- Born: 8 February 1887 Grenoble, France
- Died: 23 May 1966 (aged 79) Toulouse, France
- Military career
- Branch: French Navy
- Service years: 1907–1943
- Rank: Vice admiral
- Conflicts: World War I World War II

= Frix Michelier =

French naval admiral (1887–1966)

François Frix Michelier (8 February 1887 – 23 May 1966) was a French admiral who served in both World War I and World War II. He is best known for commanding French forces during the Naval Battle of Casablanca.

==Biography==
In 1907, Michelier enrolled in the French Naval Academy at the age of 20. During the First World War, he held several commands and functions; Most notably, he was briefly a liaison and intelligence officer with the Royal Navy.

On 10 November 1928 Michelier was promoted to the rank of Frigate captain. He was promoted to deputy director of Military Personnel of the Fleet at the Ministry of the Navy and Colonies. On 6 March 1938 Michelier was appointed to vice-president of the French Navy technical committee and as president of the higher shipwreck commission. He was then assigned as head of fleet construction for the French Naval Ministry.

==World War II==
On 29 September 1939 Michelier was promoted to Rear Admiral of the Navy. He then became the Secretary General of the Ministry of the Navy on 18 June 1940. During the Battle of France, Michelier along with most of the French Naval general staff were captured by the German Army in the town Rochefort. The general staff were released shortly after their capture and Michelier became a member of the French delegation to the German Armistice Commission on 1 July 1940. Later in July 1941 he became the interim president of the comminison. On 25 March 1941, Michelier was promoted to squadron vice-admiral. He was then made commander of the vichy naval forces station in Morocco and as commander and chief of the Atlantic theater of operations. He arrived in Morocco on 20 October 1941. He was placed under the direct command of the Vichy French Ministry of the Navy for all naval operations. Michelier was also placed under the command of Residents-General of Morocco Charles Noguès and served as commander of the Casablanca-Rabat sector.
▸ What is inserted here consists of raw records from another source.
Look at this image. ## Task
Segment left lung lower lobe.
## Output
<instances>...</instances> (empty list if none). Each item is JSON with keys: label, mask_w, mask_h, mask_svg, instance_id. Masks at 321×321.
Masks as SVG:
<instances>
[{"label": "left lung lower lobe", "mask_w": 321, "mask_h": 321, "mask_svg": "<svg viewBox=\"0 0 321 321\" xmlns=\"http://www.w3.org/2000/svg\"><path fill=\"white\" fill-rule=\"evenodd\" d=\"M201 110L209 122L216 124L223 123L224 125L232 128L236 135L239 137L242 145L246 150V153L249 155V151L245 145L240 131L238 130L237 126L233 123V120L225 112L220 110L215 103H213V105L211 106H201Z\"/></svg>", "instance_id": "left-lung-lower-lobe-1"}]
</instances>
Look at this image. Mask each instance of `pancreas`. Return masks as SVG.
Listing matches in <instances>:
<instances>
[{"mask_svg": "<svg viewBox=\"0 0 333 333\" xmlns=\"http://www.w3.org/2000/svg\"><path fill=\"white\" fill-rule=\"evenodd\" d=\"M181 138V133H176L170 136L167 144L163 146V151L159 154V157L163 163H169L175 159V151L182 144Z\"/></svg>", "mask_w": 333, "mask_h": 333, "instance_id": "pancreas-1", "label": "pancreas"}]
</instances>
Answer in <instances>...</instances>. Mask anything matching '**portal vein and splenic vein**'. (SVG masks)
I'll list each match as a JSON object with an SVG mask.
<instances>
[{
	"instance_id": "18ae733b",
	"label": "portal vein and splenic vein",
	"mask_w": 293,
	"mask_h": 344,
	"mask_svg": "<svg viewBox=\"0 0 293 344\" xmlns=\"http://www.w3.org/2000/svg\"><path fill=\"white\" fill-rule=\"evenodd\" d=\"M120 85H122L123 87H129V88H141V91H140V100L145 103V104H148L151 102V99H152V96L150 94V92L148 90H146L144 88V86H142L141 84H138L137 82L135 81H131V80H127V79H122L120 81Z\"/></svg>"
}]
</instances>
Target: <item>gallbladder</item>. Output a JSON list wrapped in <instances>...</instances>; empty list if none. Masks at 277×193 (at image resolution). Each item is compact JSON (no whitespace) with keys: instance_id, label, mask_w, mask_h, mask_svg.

===Allied landings in North Africa===
Michelier was warned of the upcoming Allied landing in Morocco by General Antoine Béthouart. However, Michelier and Noguès gave no credibility to the information given. He informed Noguès (who also received information from Béthouart) of the lack of confirmation of this potential Allied operation, while nevertheless knowing that a convoy is passing Gibraltar towards the east. After the landing on the 8th, Michelier coordinated the defense and did not stop the fire until 11 November. He continued resisting even after receiving a telegram from the Commander-in-Chief of the French Armed Forces Admiral François Darlan to stop resisting. Michelier believed that Darlan was already captured thereby invalidating him from issuing orders. Additionally, Michelier had received orders from Darlan two weeks earlier that he was to hold out until the end if the allies attacked. He also received information from Admiral Gabriel Auphan, the Secretary of the Navy, indicating that Vichy French leader Marshal Philippe Pétain wished for Michelier to resist an Allied invasion to the fullest extent, should one occur.

After the ceasefire, Michelier was more cooperative with the Allies, even wishing to repair both Allied and French damaged ships to resume fighting against the Germans. Under Darlan's orders, he retained the role commander in chief of the navy in the Atlantic. However, after Darlan's assassination, he was dismissed from his position and placed on leave that June. After clashes with Admiral Philippe Auboyneau in May, Free French leader Charles de Gaulle requested his replacement; Michelier was relieved of his duties on 7 July 1943 and was automatically retired in December of the same year.

==After the war==
After the war, Michelier was brought before a French court on charges of treason, but he was able to get the case against him dismissed on the grounds that he was carrying out the orders of the Admiralty. He testified during Noguès's treason trial before the French High Court. Michelier died in 1966 in Toulouse.